Below we showcase several projects in which SIH has used data collection and curation. See all projects.
Labelling Clause Type at Scale for LCT
LCT studies how knowledge is built through teaching, and in order to determine the trajectory of knowledge building, proposes to categorise each clause in a teaching transcript. SIH made this process of labelling clauses much faster and scalable. They did so firstly by developing software with natural language processing technology that converts a lesson transcript into a spreadsheet where each row contains a clause to be categorised. Secondly, they developed a machine learning classifier to learn from these spreadsheets and predict the labels of future clauses. Finally, SIH developed techniques to visualise the trajectory of knowledge building through a lesson where clauses have been categorised.
Predicting Crime using a Spatial-Demographic Framework
Responding to domestic violence related assaults dominate much of the NSW Police’s resources. We try to understand the relationships that drive social-demographic change and cause the occurrence of crime using a complex modelling framework. The social-demographic-crime network and its inter-dependencies were modelled using a Bayesian vector autoregression model. We built a collaboration with BOCSAR, the crime database of all offences in NSW over the last 20 years, and sourced demographic data for multiple census years. The results of this study will help inform policy decision-making by government and police.
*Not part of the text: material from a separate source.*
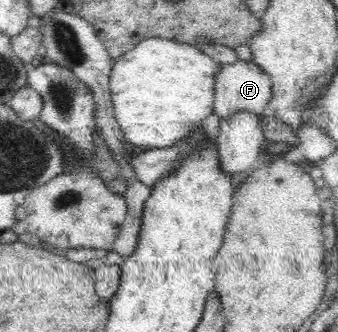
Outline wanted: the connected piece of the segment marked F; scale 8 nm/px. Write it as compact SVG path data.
M239 59L230 65L223 64L215 78L214 113L219 120L227 120L239 111L247 111L253 113L255 117L261 118L266 106L270 104L271 94L271 80L263 69L255 64L254 60L247 62Z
Automating information curation in the OMIA knowledge base
Online Medelian Inheritance in Animals (OMIA) is an online knowledge base of inherited disorders in animals. It offers a wide range of search & curation functionalities on the animal genetics database created and maintained by Prof. Frank Nicholas. Frank maintained an annotated bibliography in OMIA by manually searching for the latest articles (~150 per day), but this approach was not sustainable. SIH automated this process to emulate Frank’s existing work. A text-mining pipeline now automatically downloads and shortlists recent publications predicted to have high relevance for OMIA. We developed an interface in which Frank can annotate or exclude these publications from the knowledge base. This project enables the OMIA to continue contributing to the genetic science community as a user-friendly online platform.